Even (countt fermat2 19 100) called twice returns different results.
Let's fix your fermat2 since it's shorter. Definition is: "If n is a prime number and a is any positive integer less than n, then a raised to the nth power is congruent to a modulo n.". That means f(a, n) = a^n mod n == a mod n. Your code tells f(a, n) = a^(n-1) mod n == 1 which is different. If we rewrite this according to definition:
(define (fermat2 n)
(define (tryout a x)
(= (remainder (fast-exp a x) x)
(remainder a x)))
(tryout (1+ (random n)) n))
This is not correct yet. (1+ (random n)) returns numbers from 1 to n inclusive, while we need [1..n):
(define (fermat2 n)
(define (tryout a x)
(= (remainder (fast-exp a x) x)
(remainder a x)))
(tryout (+ 1 (random (- n 1))) n))
This is correct version but we can improve it's readability.
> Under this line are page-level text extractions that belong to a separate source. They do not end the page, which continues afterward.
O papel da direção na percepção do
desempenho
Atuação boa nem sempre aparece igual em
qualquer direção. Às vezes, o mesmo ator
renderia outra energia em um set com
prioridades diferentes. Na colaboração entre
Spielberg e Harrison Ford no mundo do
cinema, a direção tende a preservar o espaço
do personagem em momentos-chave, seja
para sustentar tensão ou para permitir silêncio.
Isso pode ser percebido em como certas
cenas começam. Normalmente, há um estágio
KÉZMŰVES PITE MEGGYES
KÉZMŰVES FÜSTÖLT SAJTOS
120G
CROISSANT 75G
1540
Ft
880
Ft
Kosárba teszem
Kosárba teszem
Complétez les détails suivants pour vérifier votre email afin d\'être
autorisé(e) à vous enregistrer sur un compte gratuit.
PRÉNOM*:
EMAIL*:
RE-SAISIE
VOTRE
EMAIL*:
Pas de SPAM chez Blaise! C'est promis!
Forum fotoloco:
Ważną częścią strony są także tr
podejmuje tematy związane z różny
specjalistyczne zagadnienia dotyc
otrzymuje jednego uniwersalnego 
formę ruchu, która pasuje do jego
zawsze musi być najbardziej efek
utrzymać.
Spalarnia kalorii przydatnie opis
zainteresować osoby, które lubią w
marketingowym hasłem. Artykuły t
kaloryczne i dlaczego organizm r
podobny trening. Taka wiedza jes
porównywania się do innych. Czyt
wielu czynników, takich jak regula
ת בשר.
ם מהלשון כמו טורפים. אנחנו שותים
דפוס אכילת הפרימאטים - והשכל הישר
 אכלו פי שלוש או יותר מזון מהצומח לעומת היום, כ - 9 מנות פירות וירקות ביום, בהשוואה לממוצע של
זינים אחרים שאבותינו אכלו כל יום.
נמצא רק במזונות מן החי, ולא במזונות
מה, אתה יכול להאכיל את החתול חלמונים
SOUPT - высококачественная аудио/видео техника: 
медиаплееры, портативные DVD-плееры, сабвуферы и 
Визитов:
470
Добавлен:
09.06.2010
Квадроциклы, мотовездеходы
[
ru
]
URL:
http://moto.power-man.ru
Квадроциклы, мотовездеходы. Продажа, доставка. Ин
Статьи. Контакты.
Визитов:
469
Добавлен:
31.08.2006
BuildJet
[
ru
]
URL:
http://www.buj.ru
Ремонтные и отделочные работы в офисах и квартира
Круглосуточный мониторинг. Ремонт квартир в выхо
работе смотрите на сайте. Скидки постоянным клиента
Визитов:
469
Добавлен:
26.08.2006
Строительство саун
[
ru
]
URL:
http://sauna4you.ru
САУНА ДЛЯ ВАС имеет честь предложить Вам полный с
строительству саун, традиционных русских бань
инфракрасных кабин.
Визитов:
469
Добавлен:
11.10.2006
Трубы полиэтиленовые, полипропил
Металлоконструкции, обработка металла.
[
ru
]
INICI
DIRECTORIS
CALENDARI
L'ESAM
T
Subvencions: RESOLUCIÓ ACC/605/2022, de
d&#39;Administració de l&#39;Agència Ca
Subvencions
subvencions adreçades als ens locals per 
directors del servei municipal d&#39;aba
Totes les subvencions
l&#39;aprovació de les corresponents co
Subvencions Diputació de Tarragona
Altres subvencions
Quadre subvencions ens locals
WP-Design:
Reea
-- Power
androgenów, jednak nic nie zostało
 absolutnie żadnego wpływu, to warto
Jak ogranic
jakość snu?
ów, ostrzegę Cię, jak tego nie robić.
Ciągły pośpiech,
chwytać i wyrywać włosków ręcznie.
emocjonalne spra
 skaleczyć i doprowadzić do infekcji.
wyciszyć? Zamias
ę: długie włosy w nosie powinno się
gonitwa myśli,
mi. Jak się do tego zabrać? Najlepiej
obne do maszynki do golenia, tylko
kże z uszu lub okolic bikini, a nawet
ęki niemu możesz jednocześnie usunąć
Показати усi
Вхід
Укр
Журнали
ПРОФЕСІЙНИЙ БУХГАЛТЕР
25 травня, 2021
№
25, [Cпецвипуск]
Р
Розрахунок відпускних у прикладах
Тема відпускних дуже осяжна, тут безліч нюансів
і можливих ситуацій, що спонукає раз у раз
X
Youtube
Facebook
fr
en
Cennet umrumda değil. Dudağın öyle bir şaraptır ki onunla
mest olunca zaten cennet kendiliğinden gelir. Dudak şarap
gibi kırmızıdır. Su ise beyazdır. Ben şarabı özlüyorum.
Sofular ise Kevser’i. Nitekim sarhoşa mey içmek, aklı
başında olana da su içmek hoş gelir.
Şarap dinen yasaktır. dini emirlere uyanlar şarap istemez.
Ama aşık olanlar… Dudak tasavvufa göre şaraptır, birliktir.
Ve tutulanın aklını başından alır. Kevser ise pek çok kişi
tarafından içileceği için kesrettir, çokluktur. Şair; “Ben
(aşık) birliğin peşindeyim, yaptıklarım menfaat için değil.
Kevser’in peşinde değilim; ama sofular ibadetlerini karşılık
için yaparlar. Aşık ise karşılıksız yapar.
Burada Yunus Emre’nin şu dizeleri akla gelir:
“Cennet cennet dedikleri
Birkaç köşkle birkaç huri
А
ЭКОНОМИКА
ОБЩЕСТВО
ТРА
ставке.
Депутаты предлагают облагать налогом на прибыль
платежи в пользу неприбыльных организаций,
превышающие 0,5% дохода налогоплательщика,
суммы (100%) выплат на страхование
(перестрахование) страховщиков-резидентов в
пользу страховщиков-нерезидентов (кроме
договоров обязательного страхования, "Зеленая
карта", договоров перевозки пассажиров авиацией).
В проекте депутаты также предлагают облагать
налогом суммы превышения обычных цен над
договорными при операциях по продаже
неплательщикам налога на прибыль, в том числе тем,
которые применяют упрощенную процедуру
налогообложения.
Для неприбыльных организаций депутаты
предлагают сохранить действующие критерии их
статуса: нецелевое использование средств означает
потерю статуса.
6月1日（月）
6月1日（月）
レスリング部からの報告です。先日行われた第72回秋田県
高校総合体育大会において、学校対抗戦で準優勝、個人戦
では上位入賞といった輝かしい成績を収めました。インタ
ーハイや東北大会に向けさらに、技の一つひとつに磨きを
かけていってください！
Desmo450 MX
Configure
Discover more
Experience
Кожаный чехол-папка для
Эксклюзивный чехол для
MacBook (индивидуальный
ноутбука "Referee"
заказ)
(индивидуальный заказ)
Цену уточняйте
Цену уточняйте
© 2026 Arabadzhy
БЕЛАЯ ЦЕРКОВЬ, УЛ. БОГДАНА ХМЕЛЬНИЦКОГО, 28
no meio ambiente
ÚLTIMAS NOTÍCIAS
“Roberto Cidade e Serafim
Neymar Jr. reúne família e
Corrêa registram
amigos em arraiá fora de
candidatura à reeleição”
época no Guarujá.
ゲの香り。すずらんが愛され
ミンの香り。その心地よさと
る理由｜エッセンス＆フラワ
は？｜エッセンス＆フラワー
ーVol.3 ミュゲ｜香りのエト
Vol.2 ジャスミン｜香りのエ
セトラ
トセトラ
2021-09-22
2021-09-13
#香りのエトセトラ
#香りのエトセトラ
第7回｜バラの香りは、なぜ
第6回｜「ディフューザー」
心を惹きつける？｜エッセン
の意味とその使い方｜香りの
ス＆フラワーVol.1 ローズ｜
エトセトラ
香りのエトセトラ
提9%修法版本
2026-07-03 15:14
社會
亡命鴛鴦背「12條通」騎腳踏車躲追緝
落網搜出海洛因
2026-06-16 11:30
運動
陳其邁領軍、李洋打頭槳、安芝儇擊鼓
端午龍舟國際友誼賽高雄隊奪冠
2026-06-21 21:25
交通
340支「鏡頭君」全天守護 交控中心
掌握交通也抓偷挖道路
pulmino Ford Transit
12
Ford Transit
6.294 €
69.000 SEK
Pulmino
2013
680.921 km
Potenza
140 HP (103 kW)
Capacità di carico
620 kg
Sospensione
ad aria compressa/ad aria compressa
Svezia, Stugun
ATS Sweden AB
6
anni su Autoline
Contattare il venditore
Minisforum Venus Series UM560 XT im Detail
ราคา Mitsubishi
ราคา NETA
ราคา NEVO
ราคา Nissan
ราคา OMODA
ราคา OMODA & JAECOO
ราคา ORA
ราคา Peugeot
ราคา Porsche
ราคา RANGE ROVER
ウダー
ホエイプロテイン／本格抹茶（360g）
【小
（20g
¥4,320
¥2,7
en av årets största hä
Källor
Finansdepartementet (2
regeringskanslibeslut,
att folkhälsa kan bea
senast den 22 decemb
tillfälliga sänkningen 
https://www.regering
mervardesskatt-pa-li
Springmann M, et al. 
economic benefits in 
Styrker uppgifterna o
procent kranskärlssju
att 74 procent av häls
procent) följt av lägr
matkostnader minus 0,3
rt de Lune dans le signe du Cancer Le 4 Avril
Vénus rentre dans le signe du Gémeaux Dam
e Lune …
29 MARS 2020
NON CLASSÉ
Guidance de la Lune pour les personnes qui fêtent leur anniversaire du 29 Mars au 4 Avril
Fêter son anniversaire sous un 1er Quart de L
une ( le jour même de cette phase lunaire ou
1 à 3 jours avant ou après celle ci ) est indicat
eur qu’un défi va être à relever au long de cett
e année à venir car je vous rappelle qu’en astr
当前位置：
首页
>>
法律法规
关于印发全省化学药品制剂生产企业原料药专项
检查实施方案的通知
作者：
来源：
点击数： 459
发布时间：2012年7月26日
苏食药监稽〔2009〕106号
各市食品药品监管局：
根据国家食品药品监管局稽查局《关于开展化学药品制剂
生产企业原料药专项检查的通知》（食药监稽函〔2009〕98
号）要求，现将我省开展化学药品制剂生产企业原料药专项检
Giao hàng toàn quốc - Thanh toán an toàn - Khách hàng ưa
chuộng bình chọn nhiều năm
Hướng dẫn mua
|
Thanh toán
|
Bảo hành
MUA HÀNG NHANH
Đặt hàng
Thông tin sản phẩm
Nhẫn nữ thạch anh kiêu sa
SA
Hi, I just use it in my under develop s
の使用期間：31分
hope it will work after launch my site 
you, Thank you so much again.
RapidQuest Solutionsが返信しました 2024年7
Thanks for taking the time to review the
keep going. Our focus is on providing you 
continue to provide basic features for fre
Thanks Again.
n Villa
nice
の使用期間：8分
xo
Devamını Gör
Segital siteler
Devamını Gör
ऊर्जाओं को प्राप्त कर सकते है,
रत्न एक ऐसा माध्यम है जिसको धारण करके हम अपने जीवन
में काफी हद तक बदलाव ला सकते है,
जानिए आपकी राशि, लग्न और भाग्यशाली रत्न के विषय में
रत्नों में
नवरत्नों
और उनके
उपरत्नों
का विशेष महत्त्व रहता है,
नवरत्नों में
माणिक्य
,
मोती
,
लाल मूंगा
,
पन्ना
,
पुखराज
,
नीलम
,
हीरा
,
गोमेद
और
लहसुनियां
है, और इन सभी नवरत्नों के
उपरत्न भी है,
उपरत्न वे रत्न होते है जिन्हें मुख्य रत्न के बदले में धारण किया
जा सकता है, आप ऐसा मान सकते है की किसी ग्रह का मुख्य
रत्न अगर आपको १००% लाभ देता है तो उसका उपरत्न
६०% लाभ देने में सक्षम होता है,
Since you're using tryout only in scope of fermat2 there is no need in parameter x to pass n - latter is already bound in scope of tryout, so final version is
(define (fermat n)
(define (tryout a)
(= (remainder (fast-exp a n) n)
(remainder a n)))
(tryout (+ 1 (random (- n 1)))))
Update:
I said that formula used in fermat2 is incorrect. This is wrong because if a*k = b*k (mod n) then a = b (mod n). Error as Vasu pointed was in generating random number for test.